Improve software quality with automatic testing
Automatic testing is absolutely essential for software quality, not only at Exasol but for any professional software project. Untested software is defect software and saying, ‘but we have manual tests’ is just a fancy way of saying, ‘our software is mostly untested.’ If you don’t believe that, just calculate in your head how long you think a hundred manual test cases would take you. Compare that to the time you have for regression testing. And a hundred tests are only a fraction of the tests a non-trivial software needs for decent code coverage.
Manual tests and no regression tests are synonymous. So with that in mind our goal must be to get as much tested automatically as possible in our projects.
Aim high with test coverage – and you’ll get peace of mind
If possible I like to achieve 100% test coverage for the code I write. The reason for doing this is simple – it means I can sleep better at night. After all, it’s quite possible to get up to 80% with your test coverage and not test a single line of the most critical parts of your software.
When 100% is your goal, you’ll sooner or later run into the limitations of your coverage tools. Today I ran coverage tests on a switch statement using EclEmma. And one particular switch statement simply refused to go completely green.
In the screenshot below you can see that the body of the switch case is completely green, but the head is yellow, indicating partial coverage.
My first instinct was to blame the
toLowerCase(), so I wrote tests with uppercase strings, but that had no effect. That’s because it doesn’t create new paths. So the next test I did was to cover the invisible
NULL pointer check that the switch statement does behind the scenes. The test proved that a
NullPointerException was thrown, but it didn’t not improve the coverage.

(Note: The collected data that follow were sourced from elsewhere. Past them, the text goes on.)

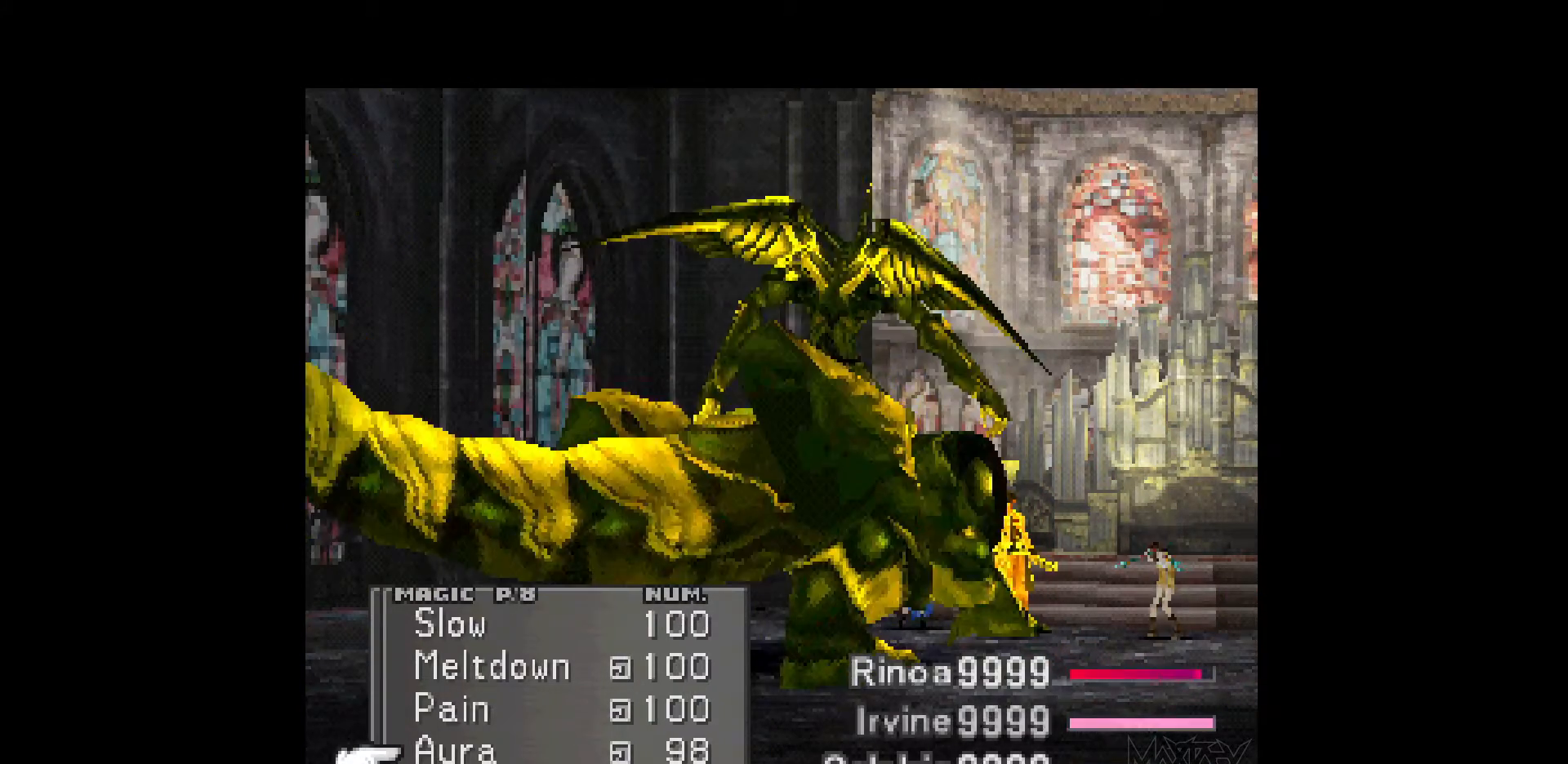
{"buttons": [], "events": [[133, "CROSS", "down"], [283, "CROSS", "up"]]}
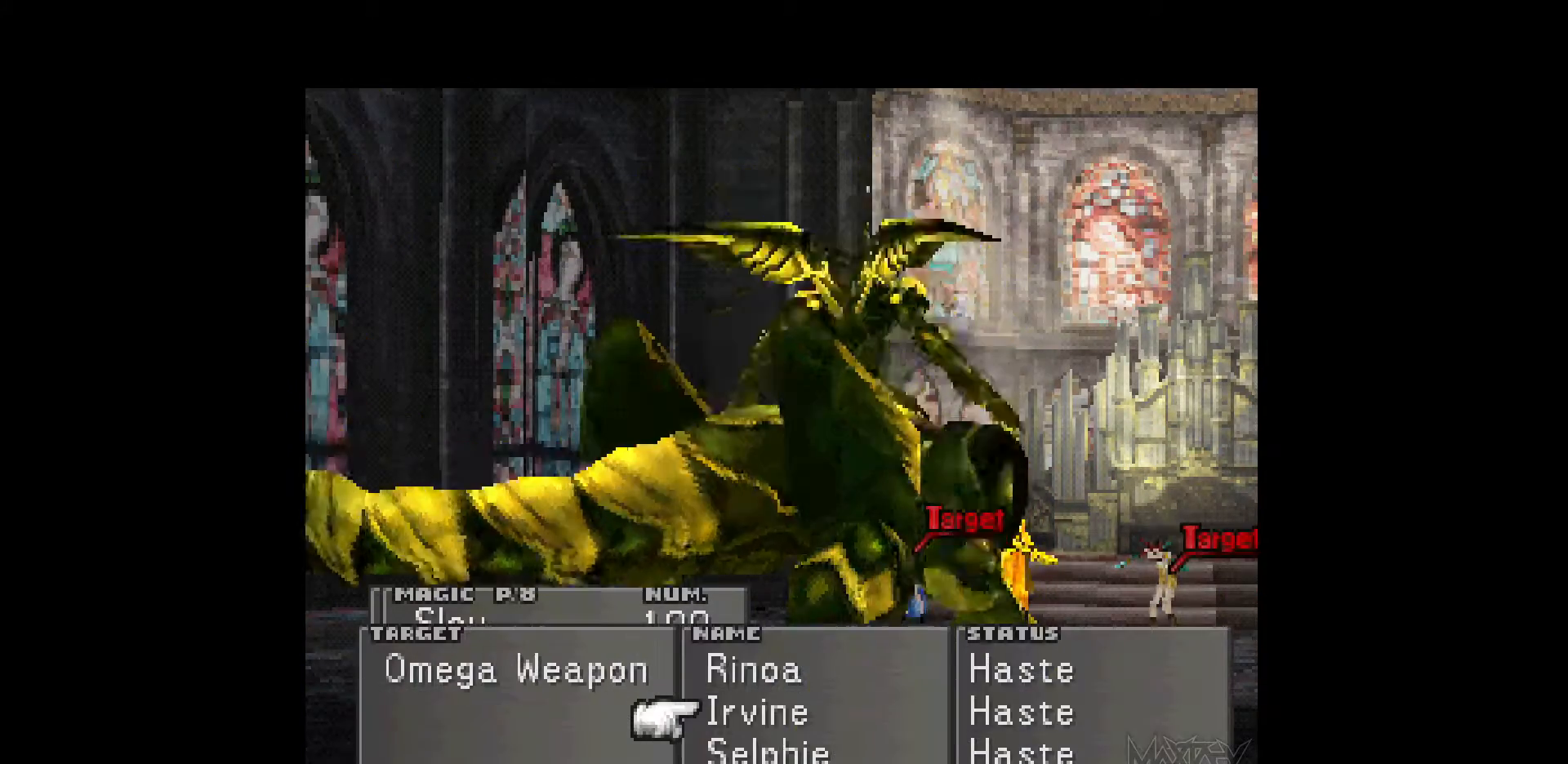
{"buttons": [], "events": [[17, "DPAD_UP", "down"], [117, "DPAD_UP", "up"], [200, "CROSS", "down"], [350, "CROSS", "up"]]}
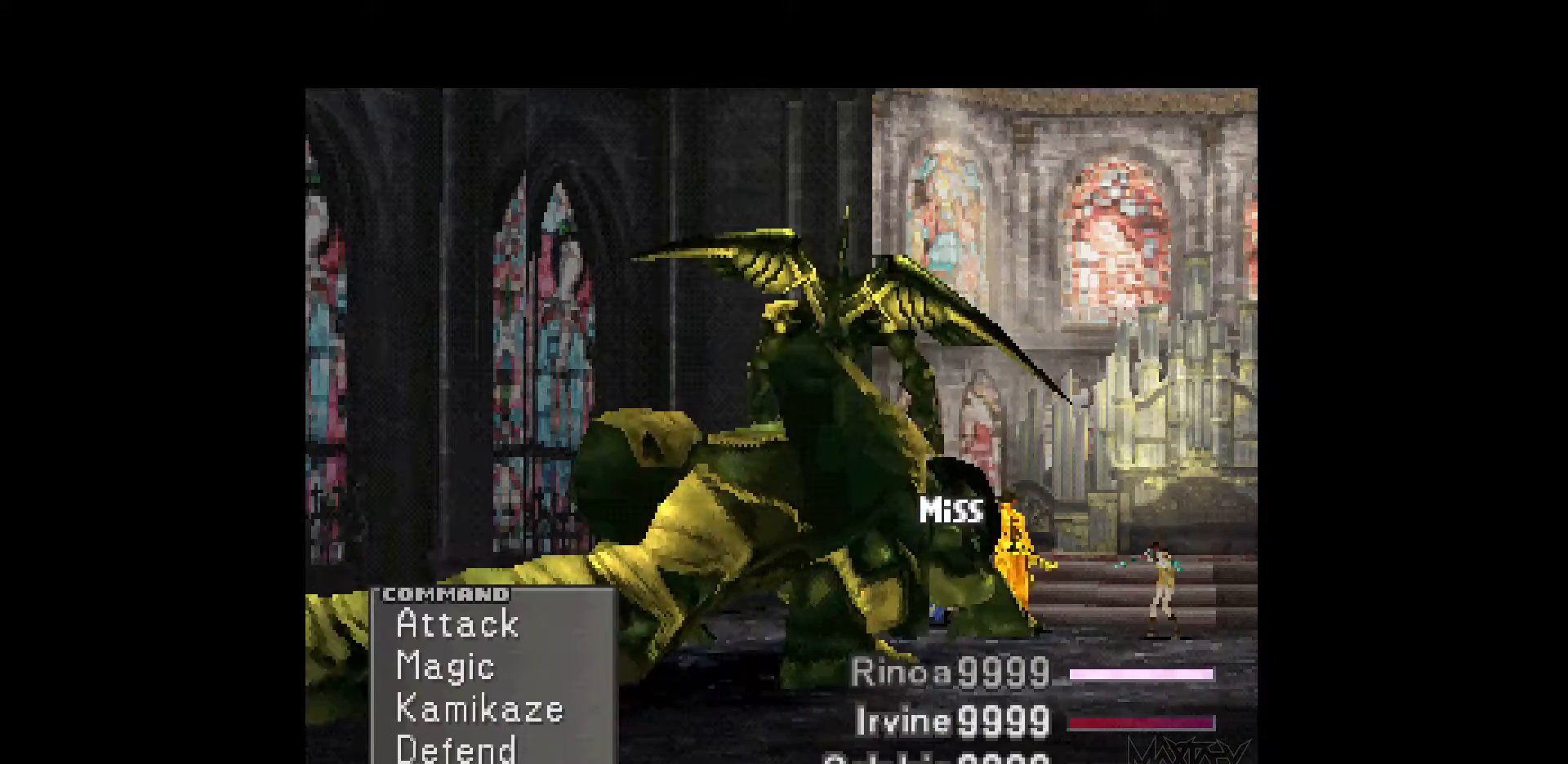
{"buttons": ["TRIANGLE"], "events": [[417, "TRIANGLE", "down"]]}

Make sure you know what you’re measuring
What we see in the above example is an implementation detail of the coverage measuring toolchain, which users “nrainer” and “owasim” nicely point out for us on Stackoverflow. To sum up their explanation:
The situation is caused by the fact that Java uses the hash sums of the object serving as switch criteria. It then creates a lookup table under the hood that often has more branches than the original switch statement. The test code doesn’t reach all lookups because of the way the hash codes are distributed across the lookup table.
Hitting the invisible branches would be pure luck. EclEmma instruments the code the Java compiler generates and projects the measured coverage back onto the source code. What we have here are projection results, not the real coverage.

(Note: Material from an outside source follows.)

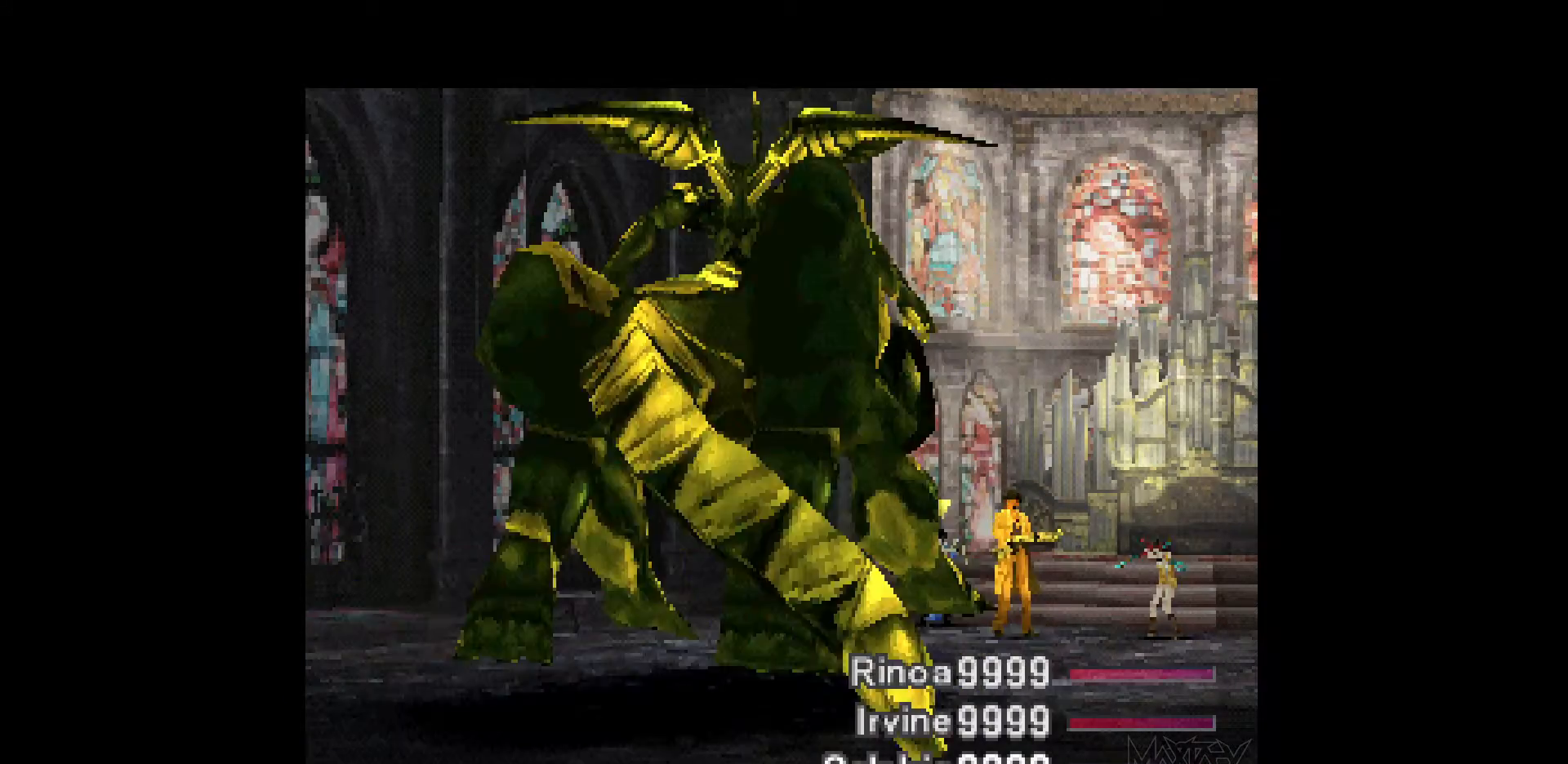
{"buttons": [], "events": [[17, "TRIANGLE", "up"]]}
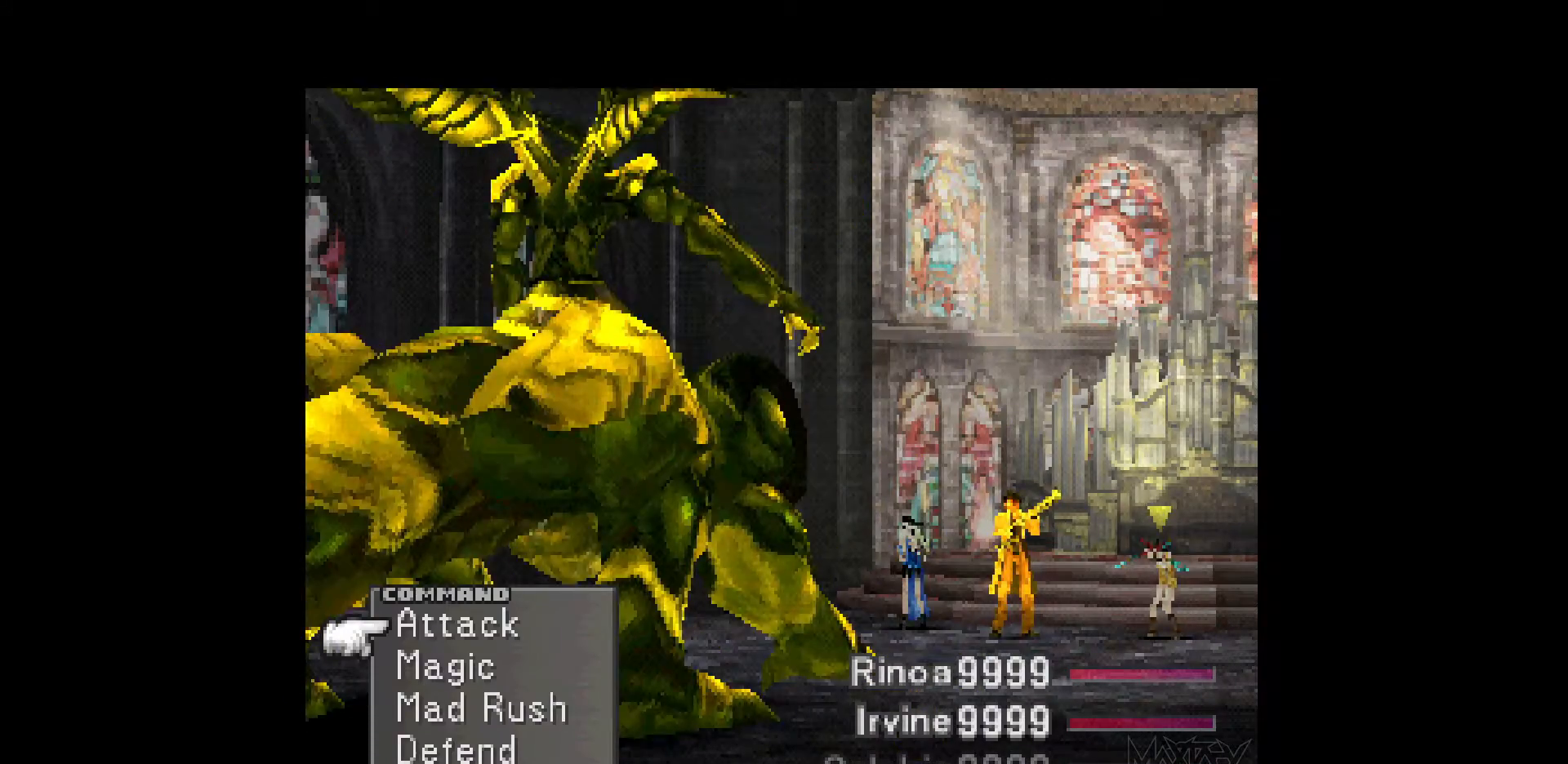
{"buttons": [], "events": [[367, "DPAD_UP", "down"], [483, "DPAD_UP", "up"]]}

So how do you fix all of this?
As you’ll see there are no perfect solution. Let’s take a look at a couple of options here.
Variant A: using an Enum in the switch
If you replace the switch criteria in the code above by an enum, the EclEmma now sees the same number of decision paths as are visible in the source code. But you introduce a new problem – the default path isn’t reachable by regular tests.
This creates a dilemma, leaving you with the following options:
- remove the default path and risk hard to trace problems later if the enum ever gets extended
- keep the default path as good practice of defensive programming
- use tricks to reach the default path
Enums in Java can’t be extended, so simply deriving an enum with an illegal value for test purposes isn’t an option. Mock frameworks only work in this case if they can mock static language elements, and if it isn’t trivial.
Also, in the case of the method above the conversion from strings to enum would simply move to the enum. So if you don’t use a method where the enums are used as a parameter, it adds unnecessary complexity.
Variant B: Using an If-cascade
If your replace the code above with an if-cascade, the problem is solved.
But it comes at an obvious cost. First of all this code loses a lot of its readability. Second it’s not as run time-efficient as the switch case because the compiler doesn’t create a lookup table in this case. Instead, it creates a series of ifs and comparisons. The code is also a lot more complex, meaning that it has more potential parts that can be wrong.
Aiming for 100% test coverage saves you the nagging doubt whether you forgot to test something important. On the other hand actually achieving this is incredibly hard to do as it introduces limitations in the way code coverage metrics work and it’ll have you reaching for defensive code that should be unreachable under normal circumstances. So what’s the answer? Personally, despite my endless quest for perfection, I prefer lower code complexity and better readability over maximum test coverage.